Przegapiamy wiele „zaproszeń do kontaktu”, bo nie rozumiemy języka, w jakim je wypowiedziano. Chodzi o drobne, niewerbalne gesty, które ktoś kieruje w naszą stronę: delikatny uśmiech, porozumiewawcze spojrzenie, cukierek położony obok klawiatury na naszym firmowym biurku. Niektórzy są od dziecka mistrzami w odczytywaniu komunikatów niewerbalnych, inni muszą się tej sztuki uczyć. Warto trochę uważniej obserwować twarze bliskich, ich miny, wsłuchiwać się w tembr ich głosu. Gdy następuje jakaś zmiana, zapytaj siebie: co mogło ją wywołać? Warto być uważnym. Często to wystarczy, bo przecież nie jest tak, że nie dostrzegłaś kubka z herbatą postawionego przez syna na stole, dłoni męża na ramieniu, cukierka na biurku! Zauważyłaś. Tylko nie przywiązałaś do tego właściwej wagi. Następnym razem nie dostaniesz herbaty, cukierka, a mąż minie cię obojętnie. Będzie lepiej? Raczej nie... No właśnie!
ĆWICZENIE: Dla każdego coś miłego
Poszukaj okazji, by wysłać „zaproszenia do kontaktu” różnym osobom, i sprawdź, co to zmieni:
To ostatni krok na drodze do uzdrawiania relacji. Pamiętaj, że łatwiej być uważnym na człowieka, z którym łączy cię wielkie marzenie, dalekosiężny cel czy wspólna hierarchia wartości. Wtedy wszystko, co ćwiczyłaś w poprzednich technikach, zaczyna dziać się samo z siebie. I przynosi więcej radości.
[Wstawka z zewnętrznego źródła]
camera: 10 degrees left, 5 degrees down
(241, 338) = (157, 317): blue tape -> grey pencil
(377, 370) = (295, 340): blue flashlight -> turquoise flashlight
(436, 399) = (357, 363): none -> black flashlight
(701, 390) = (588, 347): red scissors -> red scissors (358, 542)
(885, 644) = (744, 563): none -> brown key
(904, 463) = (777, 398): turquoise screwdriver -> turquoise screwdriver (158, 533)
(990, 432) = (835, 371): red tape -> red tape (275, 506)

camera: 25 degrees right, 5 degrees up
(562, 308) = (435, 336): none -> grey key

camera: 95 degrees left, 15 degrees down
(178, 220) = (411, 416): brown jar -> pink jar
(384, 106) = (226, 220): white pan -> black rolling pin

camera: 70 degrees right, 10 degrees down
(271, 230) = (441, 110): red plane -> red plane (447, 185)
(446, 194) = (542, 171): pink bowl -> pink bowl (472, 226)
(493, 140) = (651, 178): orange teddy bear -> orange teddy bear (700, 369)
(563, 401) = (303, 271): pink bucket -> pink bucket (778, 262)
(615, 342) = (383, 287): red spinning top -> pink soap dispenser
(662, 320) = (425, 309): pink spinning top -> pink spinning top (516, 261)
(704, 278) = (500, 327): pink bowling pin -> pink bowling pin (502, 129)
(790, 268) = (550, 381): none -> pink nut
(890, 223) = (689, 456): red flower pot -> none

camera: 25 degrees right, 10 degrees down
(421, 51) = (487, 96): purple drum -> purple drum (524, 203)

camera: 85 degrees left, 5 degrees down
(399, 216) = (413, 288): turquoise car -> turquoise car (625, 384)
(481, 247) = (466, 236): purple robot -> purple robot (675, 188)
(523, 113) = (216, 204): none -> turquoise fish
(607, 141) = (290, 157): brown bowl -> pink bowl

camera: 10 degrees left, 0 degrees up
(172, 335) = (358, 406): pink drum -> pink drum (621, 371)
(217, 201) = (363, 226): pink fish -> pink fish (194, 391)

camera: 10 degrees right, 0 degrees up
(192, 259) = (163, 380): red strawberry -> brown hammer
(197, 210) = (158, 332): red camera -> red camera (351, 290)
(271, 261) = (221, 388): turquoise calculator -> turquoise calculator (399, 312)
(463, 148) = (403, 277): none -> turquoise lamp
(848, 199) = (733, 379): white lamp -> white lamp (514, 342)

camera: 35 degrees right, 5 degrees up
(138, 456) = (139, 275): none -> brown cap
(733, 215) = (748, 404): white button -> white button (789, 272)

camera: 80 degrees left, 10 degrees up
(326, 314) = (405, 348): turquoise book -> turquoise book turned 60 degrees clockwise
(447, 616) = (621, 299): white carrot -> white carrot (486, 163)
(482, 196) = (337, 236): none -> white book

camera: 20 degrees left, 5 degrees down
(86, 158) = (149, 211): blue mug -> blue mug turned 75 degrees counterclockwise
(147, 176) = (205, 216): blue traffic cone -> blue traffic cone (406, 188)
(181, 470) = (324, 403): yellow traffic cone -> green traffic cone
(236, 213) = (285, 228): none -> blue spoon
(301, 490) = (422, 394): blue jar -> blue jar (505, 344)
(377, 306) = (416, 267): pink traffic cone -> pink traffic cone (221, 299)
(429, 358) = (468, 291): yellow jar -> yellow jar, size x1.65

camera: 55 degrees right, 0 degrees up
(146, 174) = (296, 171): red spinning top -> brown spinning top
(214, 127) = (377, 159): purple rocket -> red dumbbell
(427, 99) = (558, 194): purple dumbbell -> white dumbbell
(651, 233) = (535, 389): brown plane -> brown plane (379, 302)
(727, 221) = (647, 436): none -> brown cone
ĆWICZENIE: Odkryj ukryty skarb
Uważasz, że konflikty są złe i niemiło się kłócić? John Gottman jest przeciwnego zdania. Przekonuje, że pod powierzchnią konfliktów kryją się... marzenia. Odmienne marzenia. Para kłóci się, jak spędzić życie na emeryturze. On chce sprzedać mieszkanie, kupić kampera i podróżować po Europie, a ona przeprowadzić się za miasto i założyć pracownię ceramiczną. Warto szukać w tych marzeniach prawdziwego znaczenia. Rozmawiać, zadawać pytania: co dla ciebie znaczy ten kamper, pracownia ceramiczna? Nie chodzi o cztery kółka i piec, ale coś ważniejszego: wolność, twórczość, zmianę? Gdy dojdziecie do sedna, okaże się, że możecie wypracować wspólne marzenie, które zaspokoi potrzeby i ambicje twoje i twojego partnera. Bo najważniejsze w relacji to szukać kontaktu i być otwartym na kontakt. Ta postawa uzdrowi każdy związek.